Petani sawit Indonesia di bawah naungan organisasi Serikat Petani Kelapa Sawit (SPKS) mendukung upaya Kejaksaan Agung mengusut kasus mafia minyak. Sekjen SPKS Mansuetus Darto menjelaskan, petani sawit sebagai penghasil sawit Indonesia yang mengelola 6,7 juta hektare selama merasa dirugikan kebijakan pemerintah. Pasalnya, petani sawit sebagai penghasil atau produsen malah ikut merasakan harga minyak goreng yang tinggi.
"Selain itu, mafia minyak goreng ini telah mencoreng promosi perdagangan minyak sawit Indonesia dalam aspek sustainability sebab ketiga perusahaan tersebut adalah anggota dari roundtable on sustainable palm oil, sebuah lembaga sertifikasi minyak sawit berkelanjutan dunia," kata Mansuetus dalam siaran di Jakarta, Kamis (21/4/2022).
Dia menyebut, tiga tersangka dari perusahaan sawit itu merupakan penguasa hulu hingga hilir. Sayangnya, kata Mansuetus, negara tidak memiliki industri pengolahan minyak goreng hingga sangat tergantung kepada mereka. "Dengan begitu, mereka memiliki kekuatan dan dapat menciptakan instabilitas politik, ekonomi dan keamanan. Kartelisasi ini, semestinya dievaluasi secara menyeluruh oleh pemerintah pada level kebijakan termasuk program Biodiesel (B30) yang dimonopoli oleh perusahaan yang hampir sama," ujarnya.
Selama ini, kata Mansuetus, pemerintah cenderung membiarkan perusahaan pengolahan (refinery) memproduksi minyak goreng dengan mengacu harga internasional.
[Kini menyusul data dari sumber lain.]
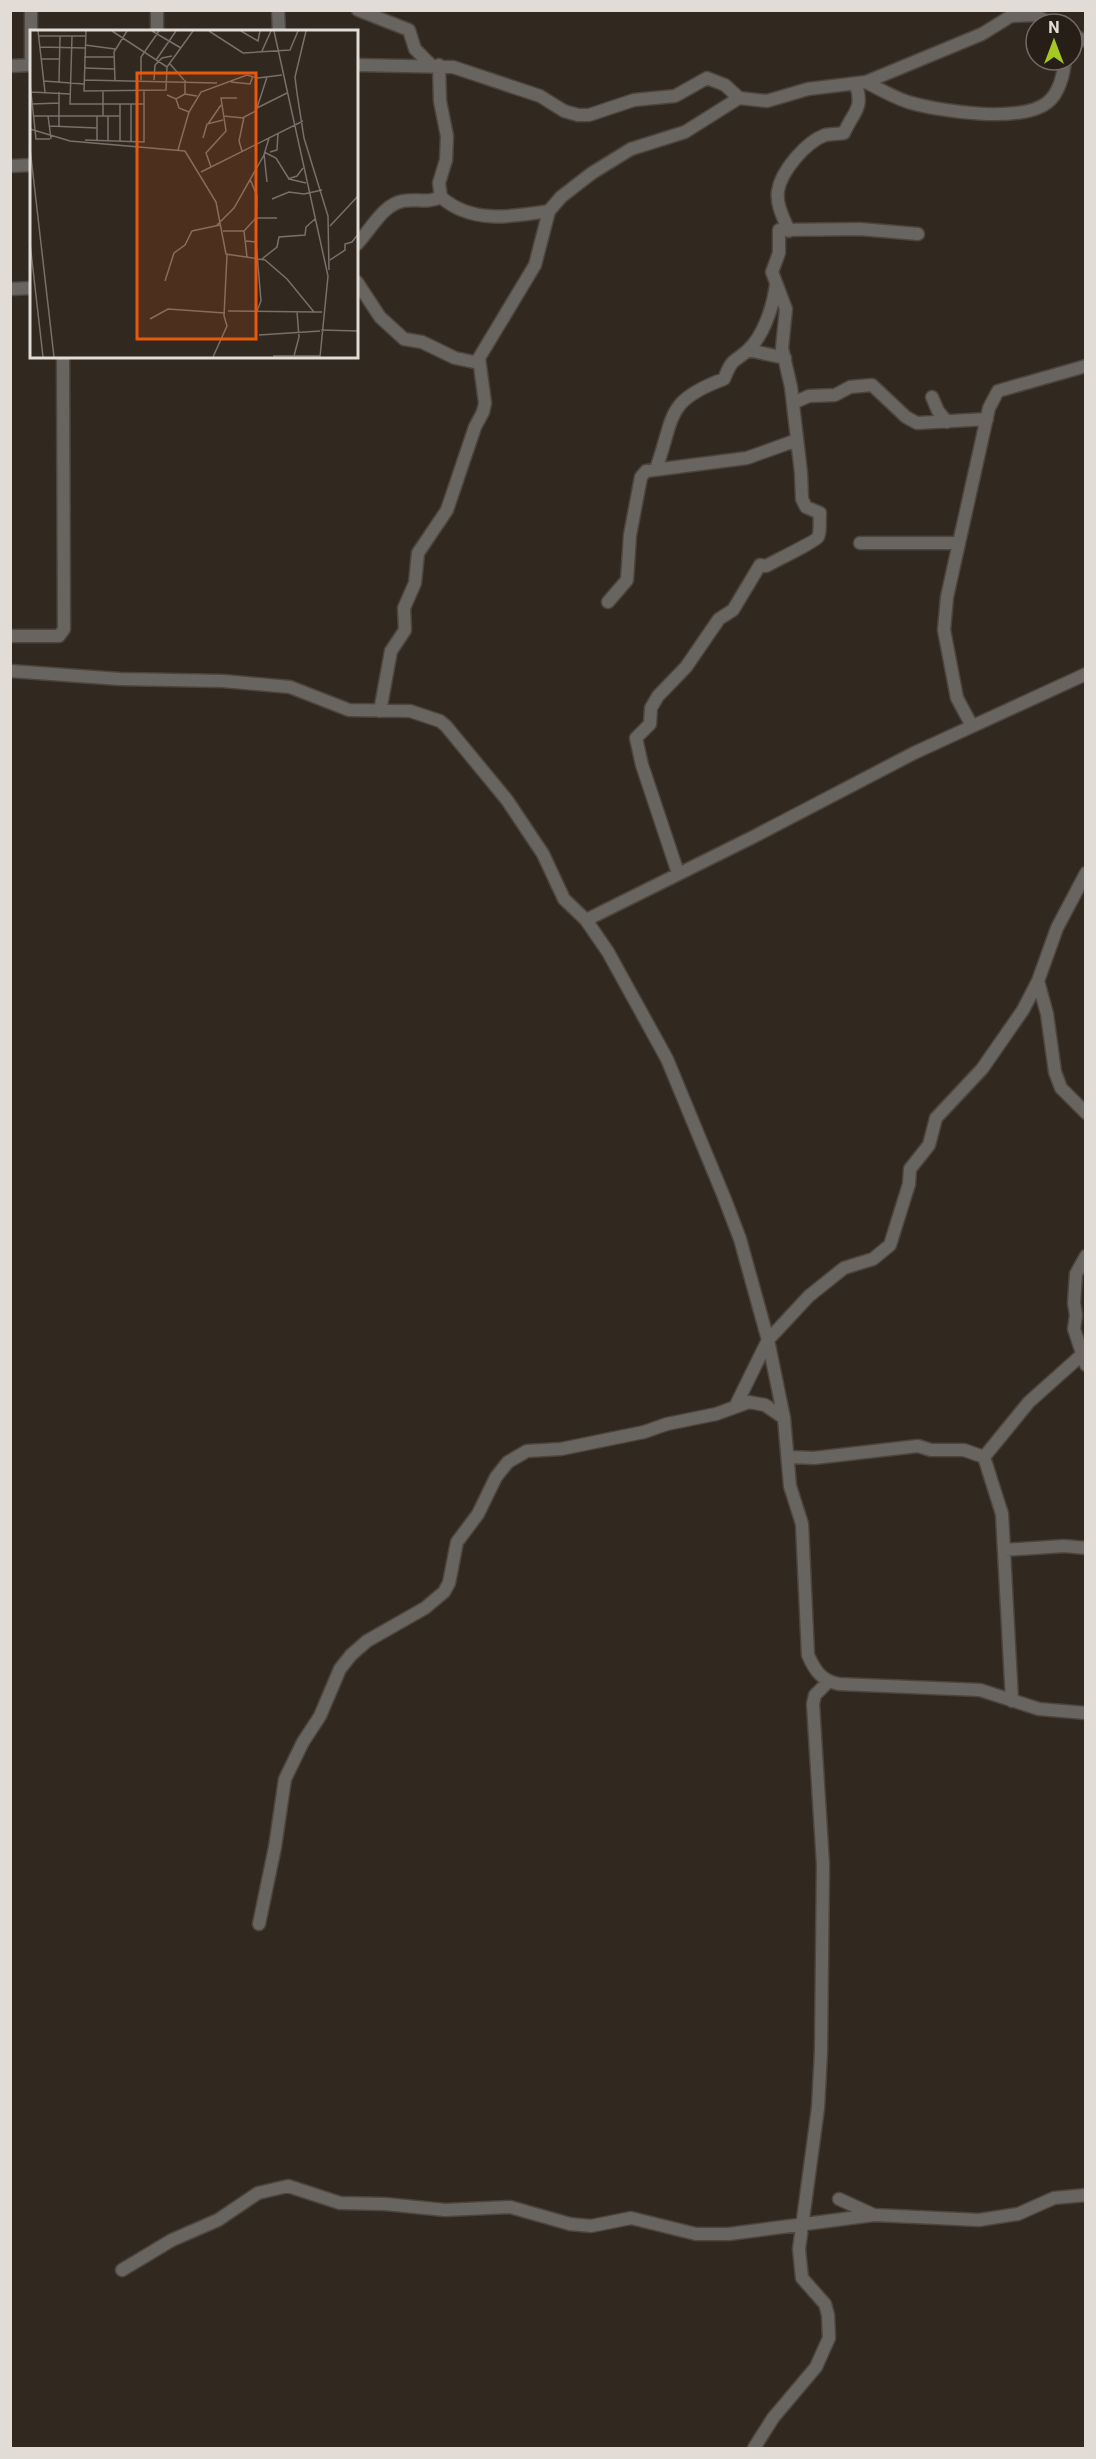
<svg xmlns="http://www.w3.org/2000/svg" width="1096" height="2459" font-family="Roboto,sans-serif">
<style>
.lines{fill:none;stroke-linecap:round;stroke-linejoin:round}
.minor-casing{stroke:#4d453d;stroke-width:15}
.minor{stroke:#686460;stroke-width:12}
.inset-road{fill:none;stroke:#787069;stroke-width:1.5}
.view{fill:#e8590c;fill-opacity:0.15;stroke:#e8590c;stroke-width:3}
.inset-edge{fill:none;stroke:#e2dcd7;stroke-width:3}
</style>
<rect width="100%" height="100%" fill="#312820"/>
<g class="lines">
<defs>
<path id="minor" d="M31,10v55
M157,10v22
M278,10l1,22
M358,10l51,20 6,19 16,16
M1072,35l14,6
M357,65l96,2 87,29 24,15 14,4h11l45,-15 41,-4 32,-18 18,7 14,13
M439,65l1,36 7,35 -1,24 -7,23 2,14c30,27 71,20 108,14
M10,66l22,-1
M866,82c13,7 27,15 42,20 30,9 114,22 140,0 11,-9 16,-28 17,-42
M10,166l22,-1
M789,231c-5,-12 -13,-26 -11,-40 3,-20 28,-49 47,-56 5,-1 13,-1 19,-2 9,-21 20,-24 12,-48
M357,244c13,-13 26,-40 46,-43 14,-3 23,3 38,-4
M357,282l23,35 24,22 18,3 33,16 24,5
M10,289l22,-1
M748,350l37,8
M932,397l6,14 9,11
M793,403l16,-7 26,-1 15,-8 22,-2 34,32 11,6 70,-4
M656,469c19,-52 8,-68 68,-90 9,-22 8,-15 23,-28 17,-15 26,-45 29,-66
M860,543h98
M608,602l19,-22 3,-45 11,-58 5,-6 101,-13 50,-18
M10,636h49l5,-7 -1,-272
M10,671l110,8 103,2 67,6 59,23 61,1 30,10 6,5 61,74 36,54 21,45 22,21 22,32 59,107 57,138 16,42 28,101 16,78 6,68 12,38 6,131c7,16 14,26 31,29l141,6 59,19 47,4
M380,711l11,-60 14,-21 -1,-22 11,-25 3,-30 29,-43 28,-83 8,-15 2,-9 -6,-45 56,-93 14,-54 12,-14 31,-24 39,-24 54,-17 54,-34 28,3 41,-12 58,-7 116,-48 29,-18 24,-1 17,9
M972,726l-15,-28 -13,-68 3,-33 42,-189 9,-17 88,-25
M678,873l-36,-108 -6,-27 14,-14 1,-16 7,-12 28,-29 33,-48 14,-9 27,-45 6,1c9,-5 50,-25 52,-29 3,-6 1,-17 2,-24l-14,-6 -4,-8 -1,-26 -10,-86 -9,-39 4,-39 -14,-37 7,-19v-23l81,-1 58,5
M586,920l169,-84 159,-83 172,-79
M1038,981l9,33 8,58 6,16 25,25
M1086,1256l-10,18 -2,29 2,12 -2,14 12,36
M736,1405l32,-65 41,-44 35,-28 29,-9 17,-14 19,-61 1,-15 19,-24 7,-27 46,-49 41,-59 15,-29 19,-53 29,-55
M789,1457l25,1 104,-12 13,4h33l20,7 18,57 10,187
M984,1457l45,-55 57,-51
M1004,1550l60,-4 22,2
M259,1924l16,-77 10,-68 18,-37 17,-26 20,-47 11,-14 16,-14 58,-33 19,-16 5,-9 8,-41 21,-28 18,-37 12,-15 19,-11 34,-2 83,-17 23,-8 49,-10 33,-12 16,3 19,13
M839,2199l35,16 105,5 39,-6 36,-16 32,-3
M122,2270l50,-30 46,-20 40,-27 30,-7 52,17 45,1 60,6 65,-3 60,17 21,2 40,-8 65,16h33l145,-19
M754,2448l19,-30 43,-51 13,-29 -1,-23 -3,-11 -23,-26 -3,-29 19,-141 3,-57 2,-186 -10,-161 2,-9 13,-13"/>
</defs>
<!-- minor casing -->
<use href="#minor" class="minor-casing"/>
<!-- minor -->
<use href="#minor" class="minor"/>
</g>
<!-- overview -->
<g transform="translate(30 30)">
<rect width="328" height="328" fill="#312820"/>
<path class="inset-road" d="M8,1l7,61M56,1l-2,60 82,-1 1,-23M82,1l55,36 26,-36M122,1l29,17M179,1l34,22 47,-3 8,-19M211,1l17,10 2,-10M244,1l54,245 -8,81M276,1l-11,46 2,16 7,45 24,78 1,54M8,6h47M42,6l-2,68h74M55,15l30,4M10,17l45,1M232,21l9,-20M54,27h30M11,29h19M126,30l20,-29M140,34l14,16M54,38l30,1M54,50l133,3M85,50l-1,-28 13,-21M111,50v-23l18,-26M124,50l1,-15 7,-7 10,-2M155,50v14l12,2M14,51l40,3M29,52l1,-46M201,52l19,2 3,-8M0,53l6,56h14M73,61v25M1,62l39,2M137,65l9,4 9,-5M146,69l3,9 10,4M2,74l27,-1M90,74v37M101,74v37M227,78l30,-15M4,86h86M18,86l3,23M67,86v24M78,86v25M193,86l21,2M178,94l13,-19M19,96l48,2M29,97v-35M0,99l40,12 115,10 31,51 10,52 39,6 22,19 27,33h8M173,108l4,-14 16,-4M55,110l59,2v-51M0,118l24,209M148,120l11,-38 12,-20 46,-17 11,3 24,-3M212,121l-3,-10 5,-24 12,-6 11,-34M234,122l12,6 13,21 17,4M240,122l7,-2 1,-17M234,124l3,28M181,137l-5,-14 20,-22 -5,-33h16M171,142l102,-51M220,149l7,17 -1,45M258,149l9,-3 6,-8M242,169l17,-7 15,2 18,-4M187,195l17,-17 30,-53 5,-17M300,196l29,-31M193,201h21l3,26M214,201l12,-13h21M216,211l10,1 5,59 -4,10M0,213l13,114M232,229l15,-12 2,-10 26,-2 1,-8 9,-8M300,230l15,-10v-6l7,-2 7,-9M135,251l9,-28 11,-8 7,-14 28,-6M198,281l86,1M267,282l2,25 -5,19h26M120,289l18,-10 57,4M291,300l38,1M229,305l61,-4M243,326h22M183,327l14,-31 -3,-10 3,-61"/>
<path class="view" d="M107,43h119v266h-119z"/>
<rect width="328" height="328" class="inset-edge"/>
</g>
<!-- border -->
<rect width="1096" height="2459" fill="none" stroke="#e2dcd7" stroke-width="24"/>
<!-- north arrow -->
<g transform="translate(1054 42)"><circle r="28" fill="#271e17" stroke="#726a64" stroke-width="1.5"/>
<path d="M0-4.5L10 22L0 15L-10 22Z" fill="#a5c822"/>
<text y="-9" font-size="16" font-weight="bold" text-anchor="middle" fill="#e2dcd7">N</text>
</g>
</svg>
Akibatnya harga minyak goreng sangat tinggi, dan perusahaan kerap menerapkan harga yang tidak wajar di pasar. "Ketika pemerintah menerapkan kewajiban pemenuhan pasar dalam negeri (domestic market obligation/DMO), perusahaan Indonesia mestinya mendukung upaya ini, sebagai langkah perbaikan tata niaga," kata Mansuetus.
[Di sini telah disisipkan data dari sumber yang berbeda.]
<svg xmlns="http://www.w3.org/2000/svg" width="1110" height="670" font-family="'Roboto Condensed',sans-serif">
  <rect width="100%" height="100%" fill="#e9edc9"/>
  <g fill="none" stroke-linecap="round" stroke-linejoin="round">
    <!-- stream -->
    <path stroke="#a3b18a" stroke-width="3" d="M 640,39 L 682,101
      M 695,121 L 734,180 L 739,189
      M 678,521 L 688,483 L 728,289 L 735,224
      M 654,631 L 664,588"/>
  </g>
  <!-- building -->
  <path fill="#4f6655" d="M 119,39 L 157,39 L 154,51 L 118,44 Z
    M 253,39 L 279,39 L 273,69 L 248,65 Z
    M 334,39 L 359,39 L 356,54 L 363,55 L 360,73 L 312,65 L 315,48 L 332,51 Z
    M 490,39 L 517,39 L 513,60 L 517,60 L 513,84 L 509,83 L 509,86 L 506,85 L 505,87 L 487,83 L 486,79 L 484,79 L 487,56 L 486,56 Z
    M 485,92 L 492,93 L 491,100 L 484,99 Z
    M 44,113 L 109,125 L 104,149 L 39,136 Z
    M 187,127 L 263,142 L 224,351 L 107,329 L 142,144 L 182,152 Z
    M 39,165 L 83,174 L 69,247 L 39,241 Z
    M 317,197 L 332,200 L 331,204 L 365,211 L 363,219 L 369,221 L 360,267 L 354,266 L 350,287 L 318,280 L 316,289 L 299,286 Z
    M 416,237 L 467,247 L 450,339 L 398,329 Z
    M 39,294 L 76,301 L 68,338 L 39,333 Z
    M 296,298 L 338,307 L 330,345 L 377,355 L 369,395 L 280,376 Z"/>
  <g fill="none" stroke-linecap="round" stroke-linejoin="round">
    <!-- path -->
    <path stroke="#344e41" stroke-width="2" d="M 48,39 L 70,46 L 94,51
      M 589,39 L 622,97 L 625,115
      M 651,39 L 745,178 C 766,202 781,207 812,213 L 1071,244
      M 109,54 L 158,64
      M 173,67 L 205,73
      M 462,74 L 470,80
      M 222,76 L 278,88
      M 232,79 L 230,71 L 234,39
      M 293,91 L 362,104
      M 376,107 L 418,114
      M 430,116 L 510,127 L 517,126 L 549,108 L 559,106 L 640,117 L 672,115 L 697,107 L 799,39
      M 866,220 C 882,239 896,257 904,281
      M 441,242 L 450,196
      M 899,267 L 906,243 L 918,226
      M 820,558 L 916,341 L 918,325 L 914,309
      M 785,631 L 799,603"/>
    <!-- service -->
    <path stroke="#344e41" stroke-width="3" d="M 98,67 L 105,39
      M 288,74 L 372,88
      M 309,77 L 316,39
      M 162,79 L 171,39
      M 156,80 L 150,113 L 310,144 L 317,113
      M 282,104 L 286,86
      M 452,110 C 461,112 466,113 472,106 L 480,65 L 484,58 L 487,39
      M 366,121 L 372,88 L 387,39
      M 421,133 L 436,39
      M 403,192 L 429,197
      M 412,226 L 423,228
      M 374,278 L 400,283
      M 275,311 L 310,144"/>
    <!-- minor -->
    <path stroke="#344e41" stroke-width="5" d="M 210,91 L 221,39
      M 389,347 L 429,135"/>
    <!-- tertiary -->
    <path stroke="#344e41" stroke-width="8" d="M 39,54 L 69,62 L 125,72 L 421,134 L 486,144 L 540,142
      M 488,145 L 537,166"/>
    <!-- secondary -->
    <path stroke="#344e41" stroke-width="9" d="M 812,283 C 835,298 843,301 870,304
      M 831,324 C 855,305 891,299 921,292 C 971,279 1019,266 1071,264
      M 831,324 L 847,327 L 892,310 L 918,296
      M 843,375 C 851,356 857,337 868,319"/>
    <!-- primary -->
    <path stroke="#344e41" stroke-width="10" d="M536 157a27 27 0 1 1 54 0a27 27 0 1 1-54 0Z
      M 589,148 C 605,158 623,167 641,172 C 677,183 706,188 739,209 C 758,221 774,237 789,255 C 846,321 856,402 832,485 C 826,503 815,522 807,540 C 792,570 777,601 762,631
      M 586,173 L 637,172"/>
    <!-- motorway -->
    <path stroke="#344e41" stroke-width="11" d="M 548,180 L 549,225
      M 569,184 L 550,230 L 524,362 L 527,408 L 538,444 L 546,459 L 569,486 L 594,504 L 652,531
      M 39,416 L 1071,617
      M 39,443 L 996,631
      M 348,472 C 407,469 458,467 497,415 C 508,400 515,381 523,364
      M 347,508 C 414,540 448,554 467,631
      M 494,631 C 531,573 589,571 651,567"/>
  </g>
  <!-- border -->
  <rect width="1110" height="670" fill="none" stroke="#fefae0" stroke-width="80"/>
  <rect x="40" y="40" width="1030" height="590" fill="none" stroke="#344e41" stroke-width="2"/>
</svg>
Selama kebijakan pengendalian pasar tersebut berlaku justru terjadi kelangkaan minyak goreng di tingkat pengecer. Baik di pasar ritel moderen maupun tradisional. Padahal, sambung dia, kebijakan tersebut didukung dengan pemberian subsidi kepada produsen minyak goreng. Menyerah dengan kebijakan tersebut, Mansuetus melanjutkan, pemerintah malah menyerahkan ke pelaku usaha untuk menetapkan harga berdasarkan nilai keekonomian. "Akibatnya sampai hari ini, kita merasakan harga minyak goreng yang sangat tinggi," kata Mansuetus.